Immobilization-related hypercalcemia after renal failure in burn injury.

Endocr Pract

Division of Endocrinology and Metabolism, Loyola University Medical Center, Maywood, Illinois 60153, USA.

Published: December 2002

Objective: To describe a patient with hypercalcemia presumably due to immobilization in the setting of burn injury and acute renal failure.

Methods: We present a case report of a man who sustained a severe burn injury and then had renal failure and hypercalcemia. An additional series of patients with burns and immobilization was assessed for the presence of hypercalcemia.

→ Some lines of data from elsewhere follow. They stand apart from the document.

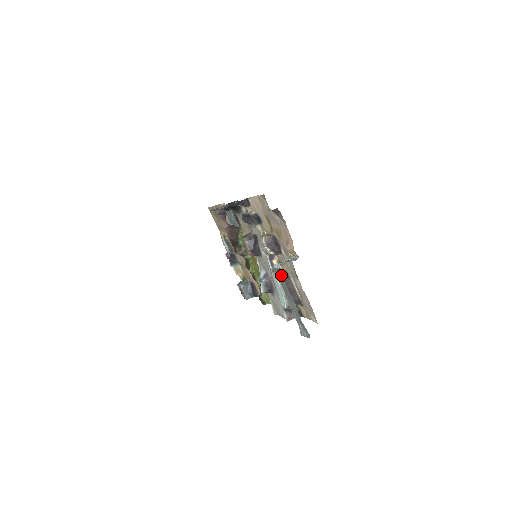
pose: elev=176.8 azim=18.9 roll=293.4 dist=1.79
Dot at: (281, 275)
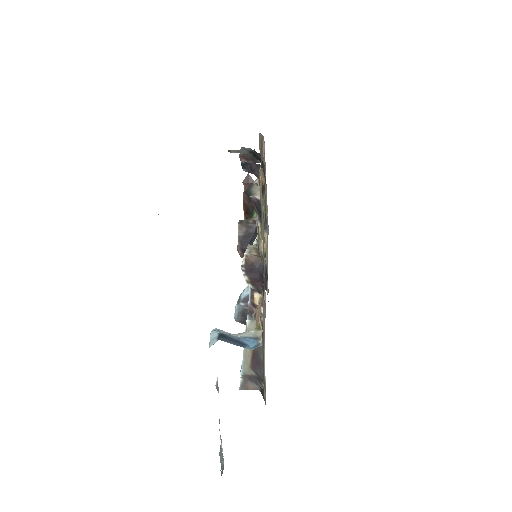
Dot at: occluded
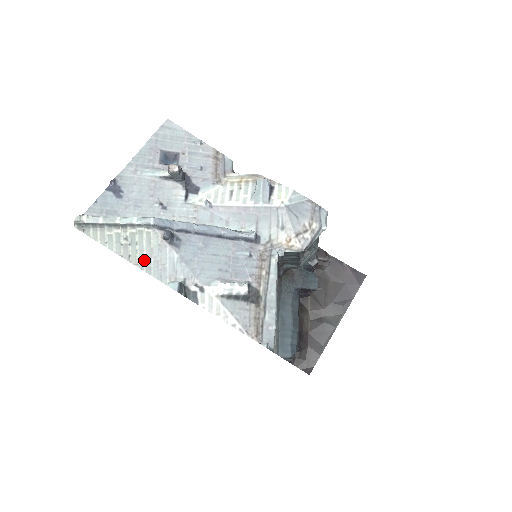
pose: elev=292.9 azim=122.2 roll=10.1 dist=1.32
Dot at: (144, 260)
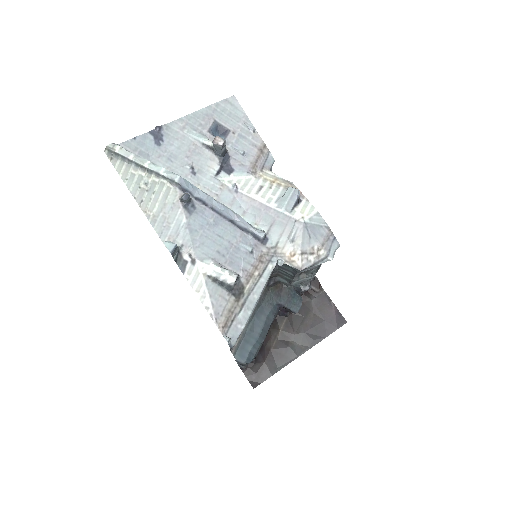
Dot at: (153, 211)
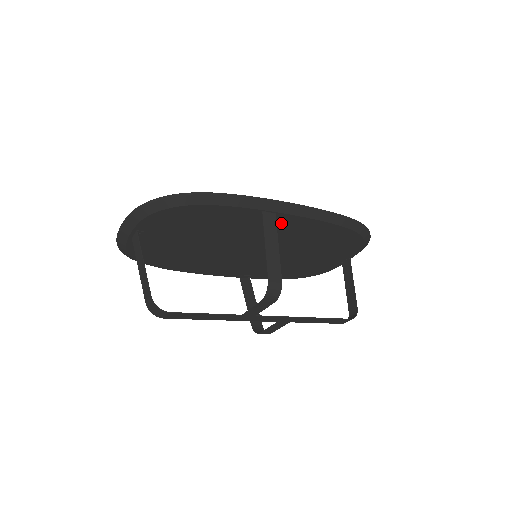
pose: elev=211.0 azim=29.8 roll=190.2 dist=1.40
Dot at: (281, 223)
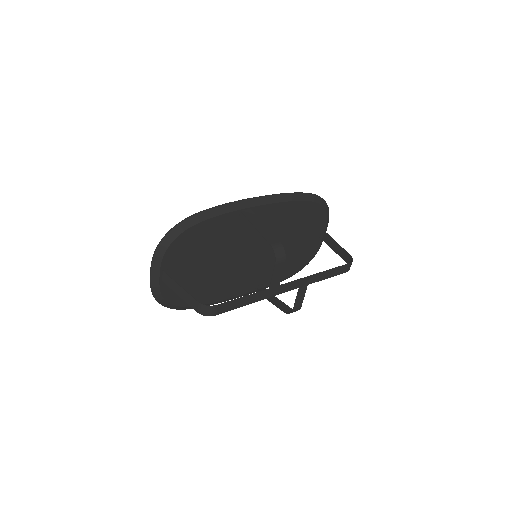
Dot at: (258, 217)
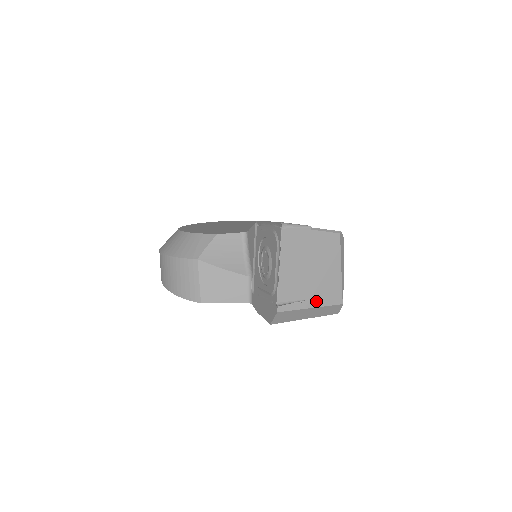
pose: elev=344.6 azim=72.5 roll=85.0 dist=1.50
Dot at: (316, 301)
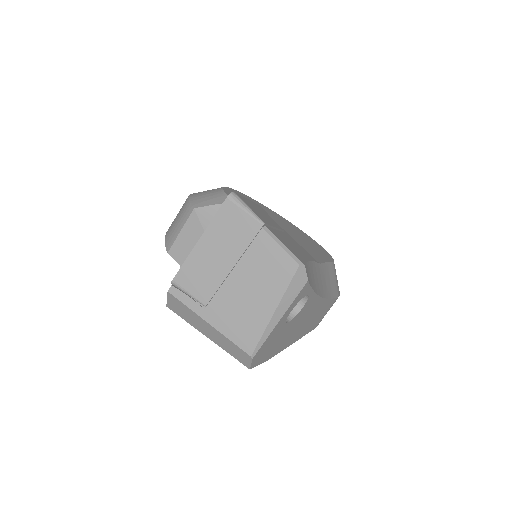
Dot at: (220, 321)
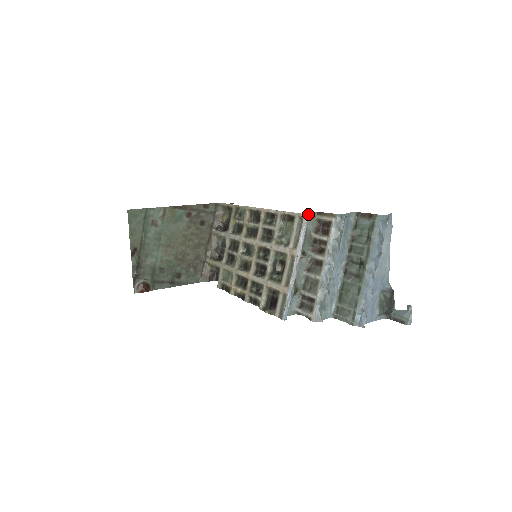
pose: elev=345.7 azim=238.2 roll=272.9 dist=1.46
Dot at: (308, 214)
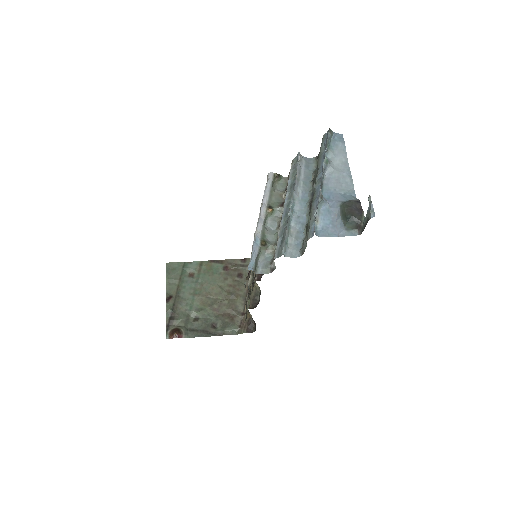
Dot at: (271, 173)
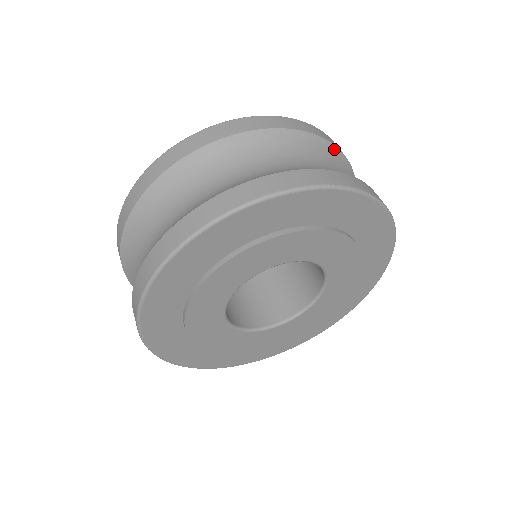
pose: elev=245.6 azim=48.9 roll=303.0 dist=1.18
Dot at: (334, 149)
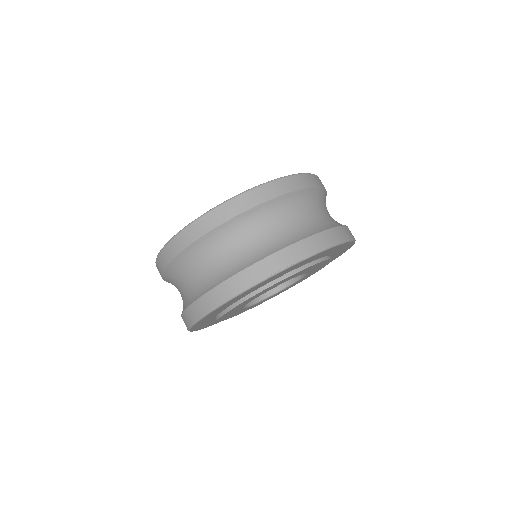
Dot at: (292, 195)
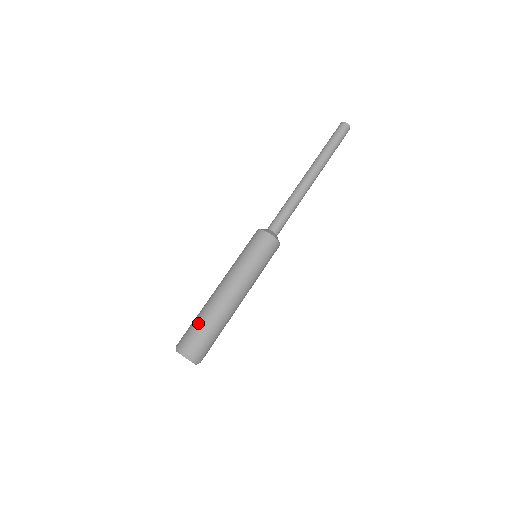
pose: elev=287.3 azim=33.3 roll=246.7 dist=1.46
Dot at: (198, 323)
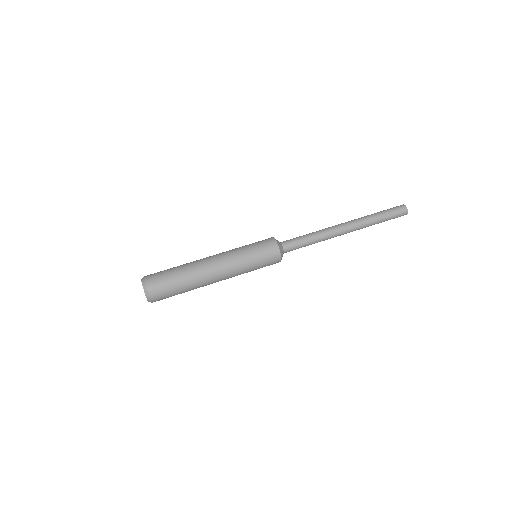
Dot at: (172, 270)
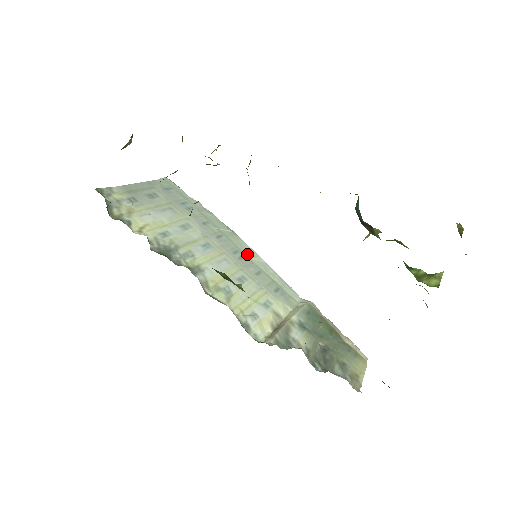
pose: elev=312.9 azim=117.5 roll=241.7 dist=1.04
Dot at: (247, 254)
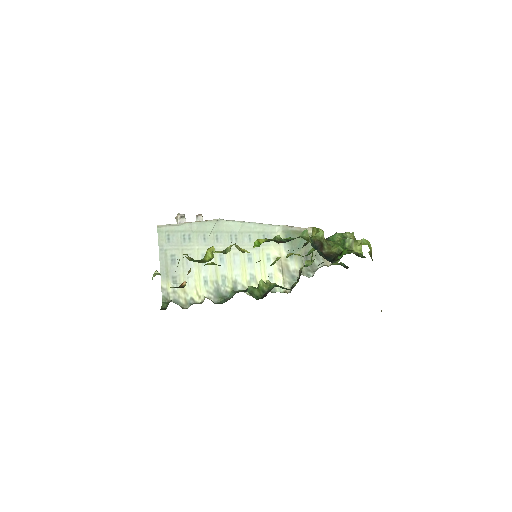
Dot at: (235, 230)
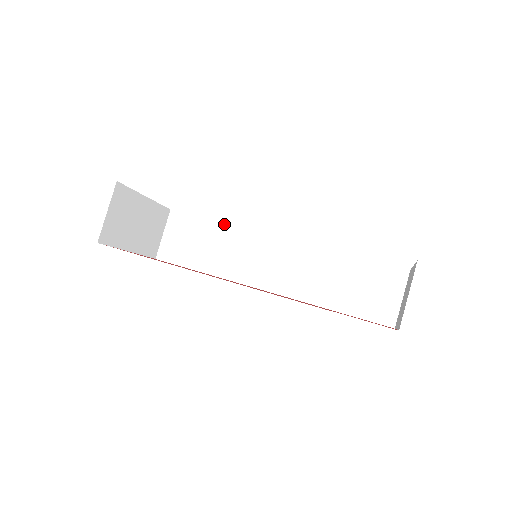
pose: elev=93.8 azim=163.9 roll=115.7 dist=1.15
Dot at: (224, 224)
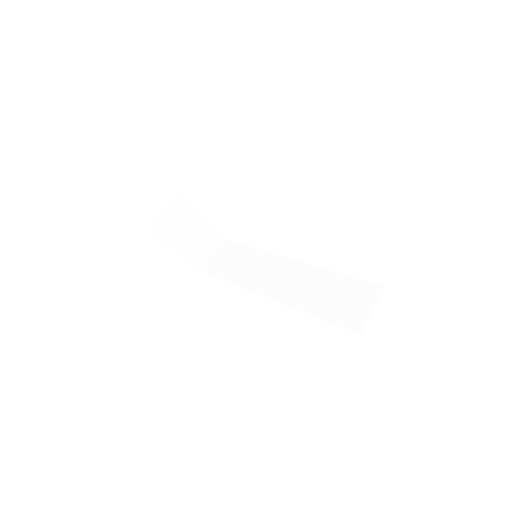
Dot at: (255, 249)
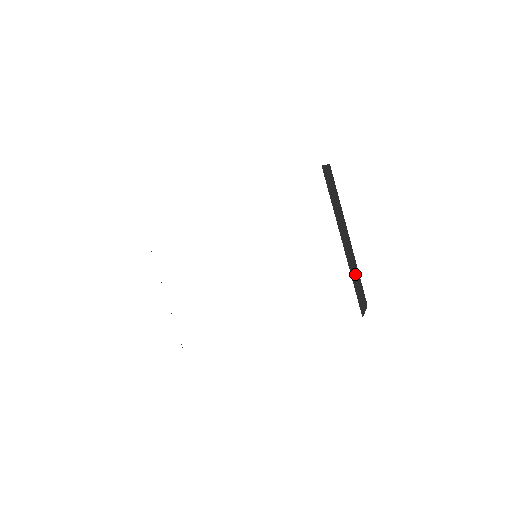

Results: In a 43-year-old man with burns on 65% of his body surface area, acute renal failure developed. Renal function failed to return, and he continued to require hemodialysis. Because of the severity and extensiveness of his burns, he remained immobilized. Serum calcium levels were low during the early part of the hospitalization. On the 57th day, generalized tonic-clonic seizures developed, and he was found to have a high ionized calcium level (1.41 mmol/L). Low values were recorded for intact parathyroid hormone (2 pg/mL), 25-hydroxyvitamin D (5 ng/mL), and 1,25-dihydroxyvitamin D (4 pg/mL). Persistent and recurrent hypercalcemia eventually responded to pamidronate and calcitonin. Other than immobilization, we could identify no predisposing factors such as confounding illnesses or medications that could have caused the hypercalcemia. A review of serum ionized calcium levels in 50 consecutive patients admitted to a burn unit and immobilized for at least 20 days failed to reveal any episodes of persistent hypercalcemia.

Conclusion: In our patient with burns and renal failure, symptomatic hypercalcemia was most likely attributable to prolonged immobilization. As patients with catastrophic illnesses survive for longer periods, additional problems such as hypercalcemia from immobilization may occur.